#### Given request:
Answer these from the post below about the split in the South Carolina diocese:
(a) On what dates did Mark Lawrence's term as Episcopal bishop begin and end?
(b) On which pages of the 2008 journal are the parish statistics for 2007?
(c) Which year's data does the journal of the 2014 convention give?

#### Excerpted text:
____________

Friday, February 20, 2015


-Schism Costs DSC 1 in 3 Members-
-Nearly 10,000 Communicants Abandon Bishop Lawrence-

(Last updated Feb. 22, 6:00 p.m.)
In a few weeks, the Lawrence diocese (DSC) (at present, legally The Protestant Episcopal Church in the Diocese of South Carolina, The Episcopal Diocese of South Carolina, and The Diocese of South Carolina) will hold its annual diocesan convention. It will be the third since the schism of 2012, the 224th if one insists on counting the pre-schism diocese. As everyone is painfully aware, in 2012 the old diocese split into two hostile camps now pitted as enemies in court. The larger part broke away from the Episcopal Church and followed Mark Lawrence, the previous Episcopal bishop (Jan. 26, 2008-December 5, 2012), as their bishop. DSC has prevailed, at least momentarily, in local court for the legal rights to the diocesan names, insignia, and assets. The smaller part remained with the Episcopal Church (TEC) as The Episcopal Church in South Carolina (ECSC). It is appropriate to ask at this point how the independent diocese is doing. How well has it fared in the two years and four months since the schism? How is it doing now?

Answering these questions is not easy. However, by digging and sifting through pages of data and statistical charts we can assemble a sort of jigsaw puzzle to give us a reasonably good composite picture. The journals of the annual conventions of the diocese are available online, at least for certain years. Each journal includes a good deal of data, particularly on the diocesan budget (income and expenditures) and parish and mission statistics. Three journals are most useful here. The 2008 journal gives the data from the year 2007, the last full year before Mark Lawrence's tenure. It is available at . The parochial statistics for 2007 are on pages 148-149. By studying these figures we can get a good view of the status of the diocese just before Lawrence arrived. Next, the journal of the 2013 convention provides data on the year 2011 (year 2012 was skipped) on pages 128-129: . These figures will show the state of the diocese in the last full year before the schism (occurred Oct. 2012). The third journal of use if that of the 2014 convention; see pages 128-129: . It gives the data for the year 2013, the first full year after the schism. By looking at these three we can see the status and trends of the diocese before Lawrence arrived, after four years under Lawrence, and the year after the schism.

____________

#### Material:
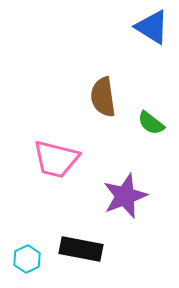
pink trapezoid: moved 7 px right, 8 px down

____________

#### Solution to this exercise:
(a) It began on January 26, 2008, and ended on December 5, 2012.
(b) Pages 148-149.
(c) 2013, the first full year after the split.